A colorful look at fast-flying particles

The strong nuclear force is one of the four fundamental forces of nature, along with the electromagnetic, gravitational, and weak nuclear forces. The branch of particle physics that deals with the strong nuclear force are called quantum chromodynamics (QCD). The term chromo refers to the charge in the theory, which is called color (not related to the everyday meaning of the word in terms of visible light).


It is important to understand more about QCD since it gives us a better understanding of nature as a whole and of the universe we occupy. This thesis develops new equations that describe how quantities measured in experiments depend on energy. One such equation describes the energy dependence of the odderon, a particle that has been made famous in international news recently due to its observation at CERN in late 2020. We also use a new method to calculate evolution equations without making the usual assumption that QCD has infinitely many colors, instead of the three colors it has in reality.

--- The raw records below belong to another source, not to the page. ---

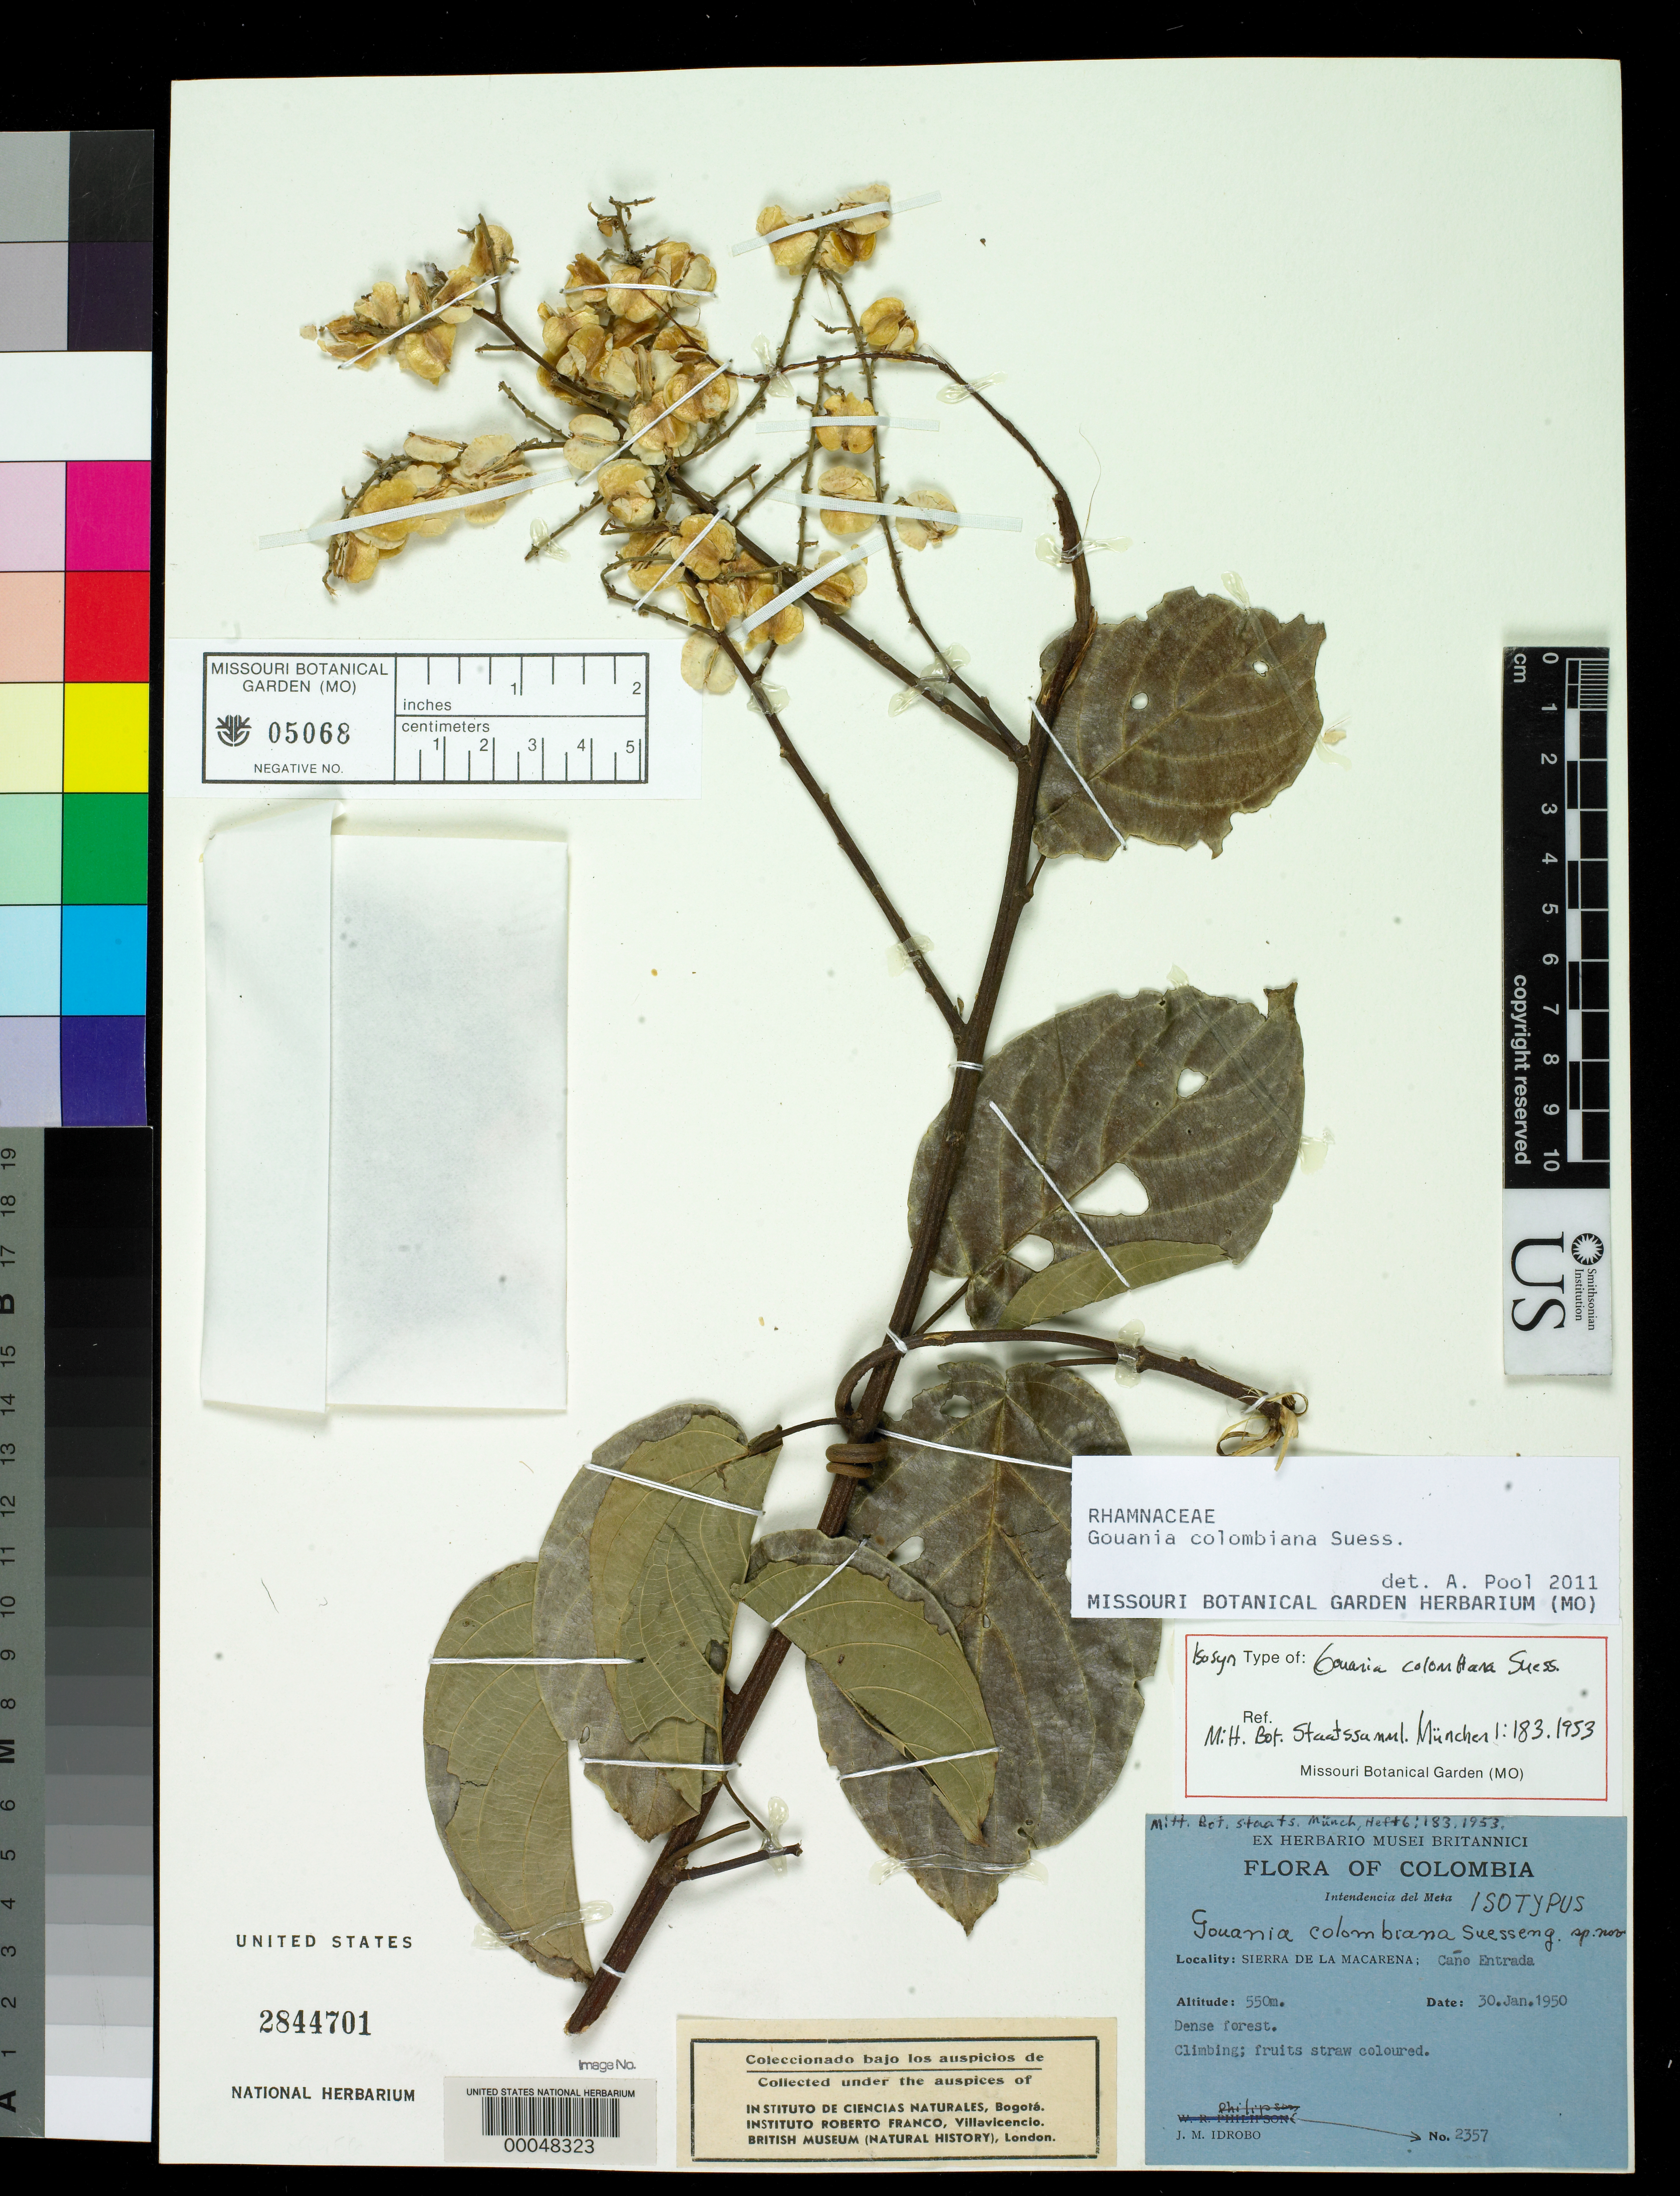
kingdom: Plantae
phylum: Tracheophyta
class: Magnoliopsida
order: Rosales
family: Rhamnaceae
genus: Gouania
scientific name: Gouania colombiana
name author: Suess.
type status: Isosyntype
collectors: J. M. Idrobo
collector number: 2357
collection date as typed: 30 Jan 1950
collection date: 1950-01-30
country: Colombia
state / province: Meta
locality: Sierra de La Macarena, Caño Entrada.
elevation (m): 550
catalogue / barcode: US 2844701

It is very difficult to directly measure quarks and gluons, because they only occur inbound states, such as the proton. However, this is possible at high-energy particle colliders such as the LHC (Large Hadron Collider) at CERN (European Organization for Nuclear Research) and RHIC (Relativistic Heavy Ion Collider) at BNL (Brookhaven National Laboratory) and the future EIC (Electron-Ion Collider). These large machines can accelerate particles to close to the speed of light, giving access to the short-length scales where quarks and gluons can be seen.


QCD is a theory where it is difficult to make theoretical predictions for and analyze the data from experiments. This thesis uses an effective theory formulation for the high energy limit called the color glass condensate (CGC). In this theory, we consider the collision between any hadron or nucleus (called the "target") with any type of another particle (called the projectile).


The target is modeled as a dense, pancake-like structure consisting of quarks and gluons, traveling at a very high speed towards the projectile. This medium is what is called the CGC. In this thesis, we examine the interaction between the target and the projectile in certain specific instances that are relevant for particular collisions. The equations we study govern how these interactions change at different energy scales. The CGC is a novel and fast-growing field within the particle physics world.